Berita yang dirilis di Pontianak post pada 13 November 2025 oleh Meidy khadif ini menggambarkan bagaimana berbagai pihak termasuk perbankan dan operator telekomunikasi, harus merespons cepat demi menjaga keamanan pengguna.
Kasus ini membuka diskusi penting tentang bagaimana pasar digital berfungsi, bagaimana konsumen bereaksi, dan mengapa kapital sosial khususnya kepercayaan menjadi aset krusial bagi keberlanjutan ekonomi digital. Saya melihat kasus ini tidak hanya persoalan kriminal digital, tetapi juga mencerminkan dinamika kapital sosial dalam arena pasar modern. Di era ketika ponsel menjadi dompet kedua, satu kejadian penipuan digital bisa mengguncang rasa aman ribuan orang.
Penipuan digital bukan lagi fenomena baru, namun dampaknnya semakin meluas.
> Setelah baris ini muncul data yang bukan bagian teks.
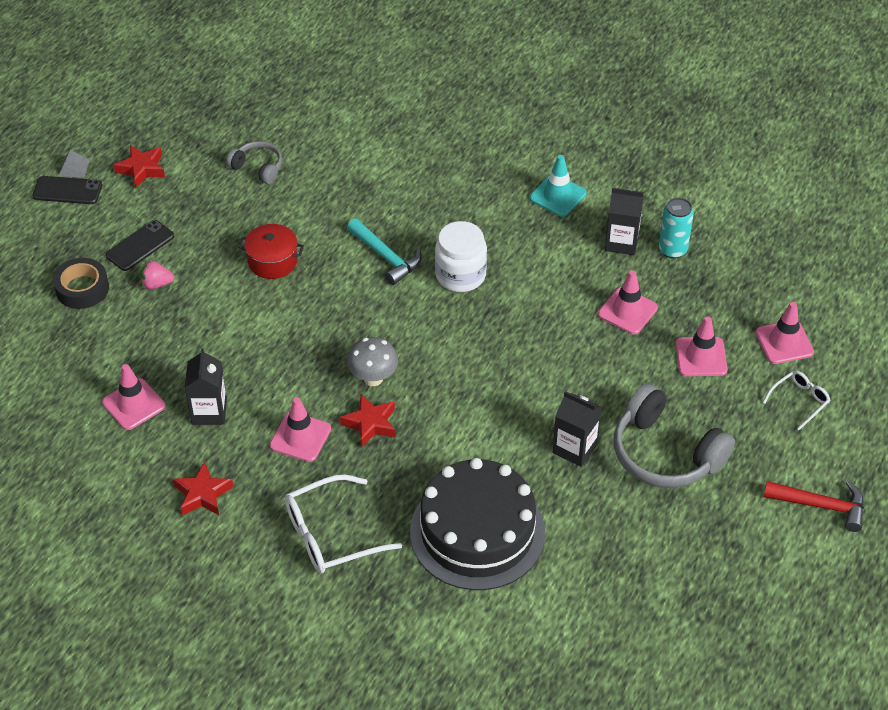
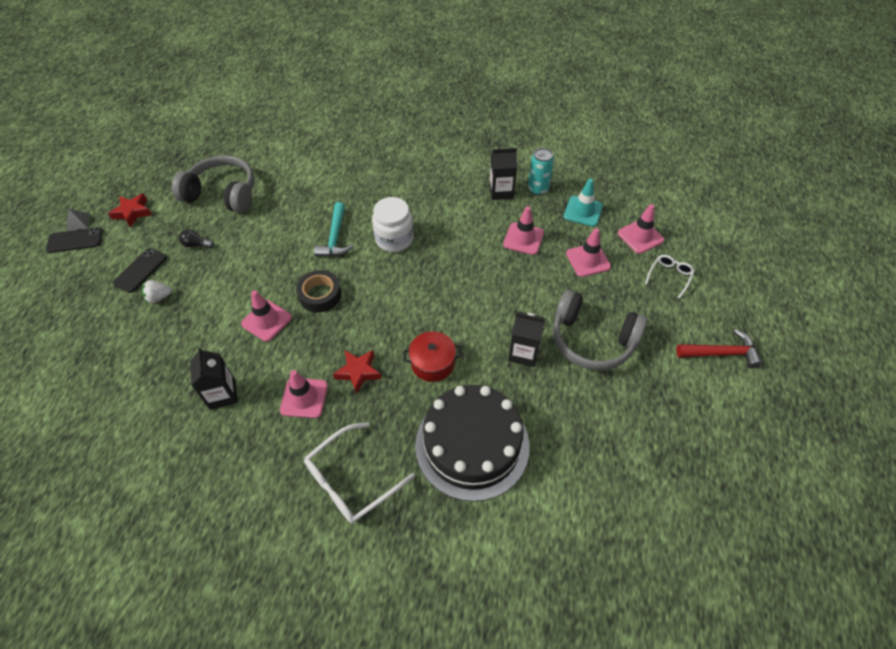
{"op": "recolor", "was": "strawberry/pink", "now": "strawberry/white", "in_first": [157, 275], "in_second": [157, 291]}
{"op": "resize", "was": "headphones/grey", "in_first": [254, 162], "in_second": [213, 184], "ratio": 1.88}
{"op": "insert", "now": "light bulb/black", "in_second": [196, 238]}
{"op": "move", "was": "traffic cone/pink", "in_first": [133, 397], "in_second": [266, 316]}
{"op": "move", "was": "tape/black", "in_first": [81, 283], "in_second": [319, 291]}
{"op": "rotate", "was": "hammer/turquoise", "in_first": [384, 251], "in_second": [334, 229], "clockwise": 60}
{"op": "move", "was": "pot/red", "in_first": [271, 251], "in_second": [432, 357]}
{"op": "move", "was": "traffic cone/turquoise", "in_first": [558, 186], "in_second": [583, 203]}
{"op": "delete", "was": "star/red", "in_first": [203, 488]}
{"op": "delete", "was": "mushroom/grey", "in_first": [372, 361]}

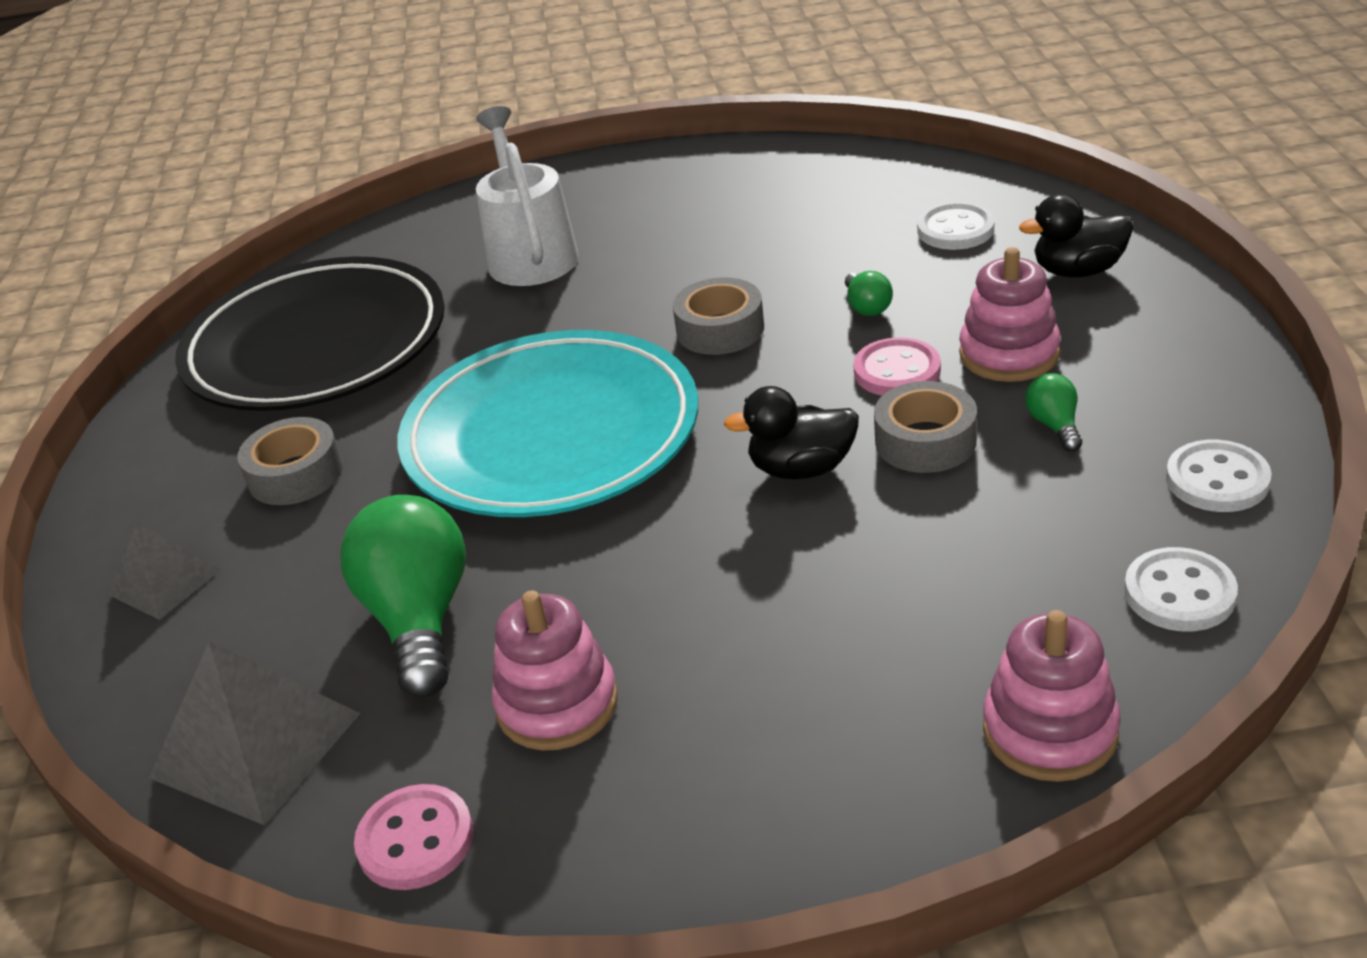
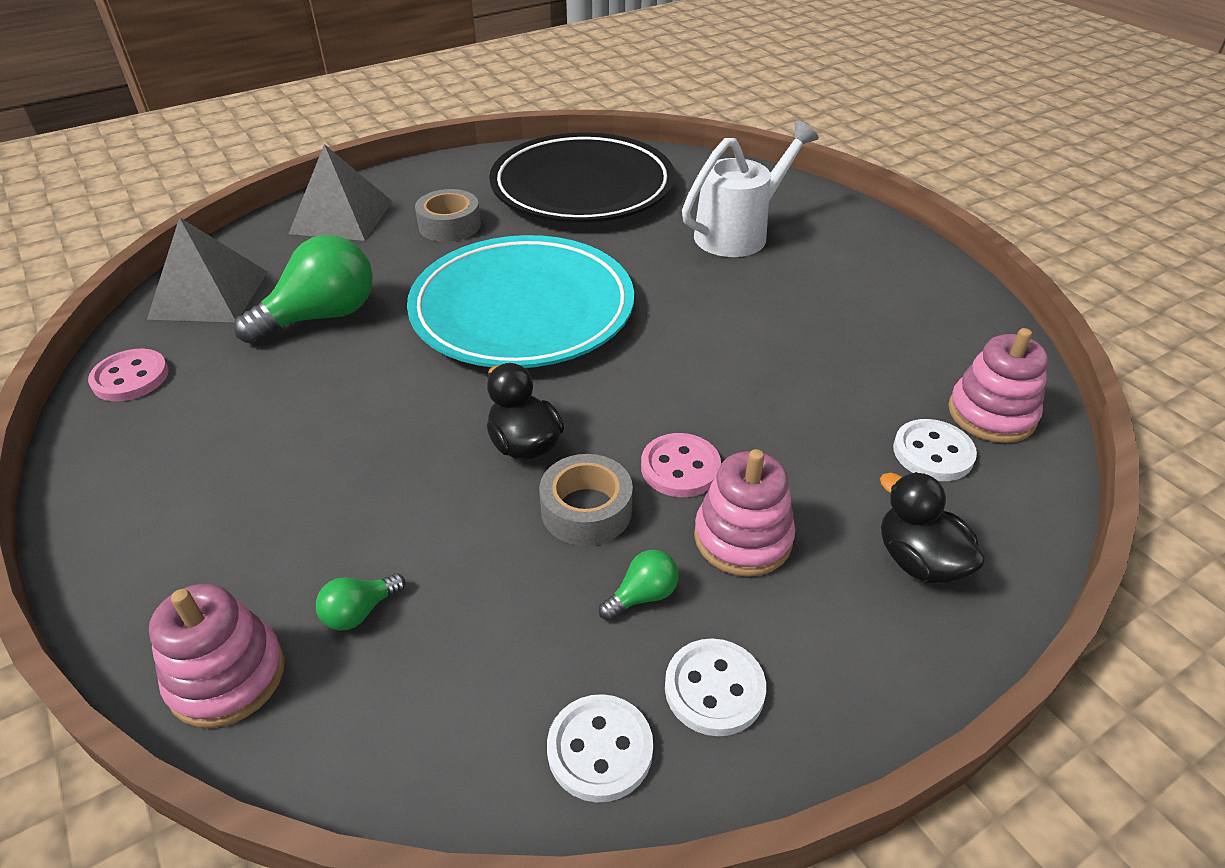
{"op": "resize", "was": "pyramid/grey", "in_first": [164, 571], "in_second": [341, 192], "ratio": 1.64}
{"op": "move", "was": "light bulb/green", "in_first": [869, 293], "in_second": [361, 602]}
{"op": "move", "was": "button/white", "in_first": [1181, 589], "in_second": [715, 687]}
{"op": "move", "was": "stacking toy/pink", "in_first": [555, 670], "in_second": [998, 385]}
{"op": "delete", "was": "tape/grey", "in_first": [718, 316]}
Modus-modus penipuan semakin kreatif, mulai dari phising, penipuan OTP, hingga penyalahgunaan nomor telepon.
Banyak korban yang akhirnya kehilangan uang, data pribadi, bahkan kepercayaan terhadap layanan digital yang seharusnya membantu hidup mereka. Di tengah situasi ini, masyarakat sering kali menaruh harapan besar kepada lembaga formal seperti bank dan operator telekomunikasi untuk memberikan perlindungan.
Ketika kejahatan meningkat, rasa aman menurun, dan di situlah kapital sosial khususnya kepercayaan memainkan peran penting.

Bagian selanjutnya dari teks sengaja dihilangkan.